CRA, Free TV and MEAA give thoughts on mandatory payment code for tech giants

Several industry bodies have responded to the Australian Competition and Consumer Commission (ACCC) with suggestions on how Facebook and Google should pay for content as part of the new mandatory code.

More than just adjusting the status quo, the code has the potential to save the industry according to the Media, Entertainment and Arts Alliance (MEAA).

The union said the compensation from the tech giants will go towards providing some sustainability for an industry which is currently struggling, said MEAA media section federal president Marcus Strom.

“Since January 2019 more than 200 broadcast and print newsrooms have closed temporarily or for good. So far in 2020, COVID-19 has contributed to the suspension or permanent closure of more than 100 newspaper mastheads, many of them in regional Australia. We estimate that the Australian media is on track to lose a further 1000 editorial jobs this year alone.

“The impact of this sudden and massive decline in Australian media is profound. It means that communities have lost their local voice and there is less scrutiny of powerful interests,” he said.

The union has asked for a clear timetable for discussions, especially considering the urgency of the outcome. MEAA notes that advertising revenues across the media industry have declined, while those at Facebook and Google are on the rise.

MEAA said the mandatory code needs to be narrowly defined. It must settle on a common value for news content; agree on mechanisms to measure the use of the content by Google and Facebook and then a defined payment system should be agreed upon. MEAA says this could be done via a collection agency.

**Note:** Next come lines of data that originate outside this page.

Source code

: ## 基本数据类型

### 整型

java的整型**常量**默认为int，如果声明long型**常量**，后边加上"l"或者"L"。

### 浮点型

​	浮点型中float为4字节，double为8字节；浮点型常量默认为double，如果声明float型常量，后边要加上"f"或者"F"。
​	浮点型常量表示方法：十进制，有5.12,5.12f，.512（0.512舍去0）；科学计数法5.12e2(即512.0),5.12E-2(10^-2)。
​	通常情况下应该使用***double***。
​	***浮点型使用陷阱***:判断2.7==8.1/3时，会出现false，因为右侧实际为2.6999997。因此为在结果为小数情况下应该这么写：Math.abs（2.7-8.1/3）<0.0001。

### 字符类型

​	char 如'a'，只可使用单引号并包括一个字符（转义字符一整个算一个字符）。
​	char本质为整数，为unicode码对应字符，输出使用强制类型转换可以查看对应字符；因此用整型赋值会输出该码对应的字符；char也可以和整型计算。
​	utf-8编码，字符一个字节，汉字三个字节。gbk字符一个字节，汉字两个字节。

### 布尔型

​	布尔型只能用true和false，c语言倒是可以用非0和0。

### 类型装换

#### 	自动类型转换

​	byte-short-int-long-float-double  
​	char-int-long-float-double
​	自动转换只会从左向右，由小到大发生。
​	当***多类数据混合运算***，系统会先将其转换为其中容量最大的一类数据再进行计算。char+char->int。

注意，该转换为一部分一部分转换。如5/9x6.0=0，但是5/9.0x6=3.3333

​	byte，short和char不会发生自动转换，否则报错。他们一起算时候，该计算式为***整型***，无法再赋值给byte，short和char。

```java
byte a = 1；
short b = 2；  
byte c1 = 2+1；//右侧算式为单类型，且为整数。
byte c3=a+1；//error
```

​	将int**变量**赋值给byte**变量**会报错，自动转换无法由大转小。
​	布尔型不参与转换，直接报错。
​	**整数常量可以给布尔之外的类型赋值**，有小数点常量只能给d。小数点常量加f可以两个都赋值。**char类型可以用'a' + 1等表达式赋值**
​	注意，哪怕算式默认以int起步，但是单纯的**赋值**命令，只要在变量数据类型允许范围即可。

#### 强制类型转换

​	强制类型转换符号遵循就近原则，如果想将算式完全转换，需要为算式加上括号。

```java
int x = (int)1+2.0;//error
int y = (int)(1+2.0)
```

The code should apply to the creation of defined news content regardless of the size or scale of the content creator. This could range from a freelancer or blogger up to the biggest media houses.

The industry body for the commercial TV industry, Free TV, also added its voice to the debate, saying the platforms should pay 10% of their Australian revenue to news media business.

Free TV’s Bridget Fair

Free TV CEO Bridget Fair said: “Despite the significant value obtained by Google and Facebook from the news content of Free TV broadcasters, they do not receive fair payment for the use of their content on the core services of Google Search, Facebook Newsfeed and Instagram.

“Under the model proposed by Free TV, this value would be collected and distributed to Australian news media businesses to enable the continued investment in local news media services.

“This model should be established and enforced by the ACCC, who will also need strong powers to protect against punitive responses by Google and Facebook. It must be illegal for Google or Facebook to deindex or downrank content that is subject to the mandatory Code of Conduct,” said Fair.

Commercial Radio Australia (CRA), the industry body for the radio industry, suggested a collective licensing-fee arrangement to allow radio broadcasters to share in the revenue.

In its submission, CRA said commercial radio stations should be compensated by the digital platforms for the value derived from the use of their content, which includes both advertising revenue and the generation of consumer data.

CRA supports an income-based approach, suggesting that a bargaining code would only benefit news media and potentially exclude radio content.

CRA wants radio to get a slice of the mandatory payment code

CRA argued the code should contain a provision exempting commercial radio from compliance with a news threshold, to reflect radio’s contribution to local communities and integrated programming style.

CRA was particularly concerned by the fact on-air interviews are often ‘ripped off’ by online sites, with Google then directing consumers to those pages instead of radio. The body said the code should require Google to prioritise original content.

The draft code is expected to be released for public consultation before the end of July.